Octogenarian Morrison shares his fears about the future with Baxter, even admitting that his memory is so bad he had to ask his daughter, Anne (his son John is an art historian) to write down the director’s name on a piece of paper. But sight is a more pressing concern. ‘My sight has quite badly deteriorated, and the very thought of coming in here and not being able to pick up a brush and do something with it really terrifies me’.

“In here” is his studio in his large white house on the sea in Montrose between Dundee and Aberdeen, where Morrison has been confined after a recent operation. He is reminded of a photo of the elderly Matisse sitting in a wheelchair and painting on the walls using a long pole. Matisse’s ill health and fading eyesight prompted him to work with painted cut-outs and invent a new art form.

Matisse, however, was not an outdoor painter. It is a difficult transition for a painter like Morrison – particularly one who eschews photography as an aide-memoire – to paint inside. Having little choice and encouraged by new glasses with magnifying lenses and a blank stretched canvas waiting for him on an easel, he soldiers on.

Swirling blue paint all over the canvas, Morrison talks us through the early stages of his creation: ‘Although the lower part of the painting won’t be blue, I would never leave this [corner] white, because the white dominates.
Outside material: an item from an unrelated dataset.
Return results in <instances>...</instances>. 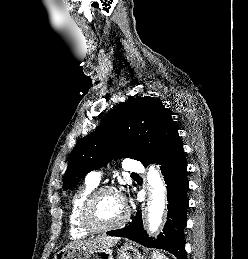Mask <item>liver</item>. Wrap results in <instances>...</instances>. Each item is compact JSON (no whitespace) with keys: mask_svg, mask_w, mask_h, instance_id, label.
<instances>
[{"mask_svg":"<svg viewBox=\"0 0 248 259\" xmlns=\"http://www.w3.org/2000/svg\"><path fill=\"white\" fill-rule=\"evenodd\" d=\"M119 240L120 237L99 236L88 240L76 241L70 244V246H75L78 248H84L89 250L109 249L115 246L119 242Z\"/></svg>","mask_w":248,"mask_h":259,"instance_id":"6515ba94","label":"liver"}]
</instances>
If you stick with the white uncovered, you’re going to have a terrible time painting. It gets in the way.’

True to his subject, Baxter’s touching biopic steers clear of sentimentality and spiritual messages. ‘You have to avoid making a statement like the plague,’ Morrison tells his Catholic neighbour, Denis Rice, who continues to see God in Morrison’s ominously low and dark storm clouds.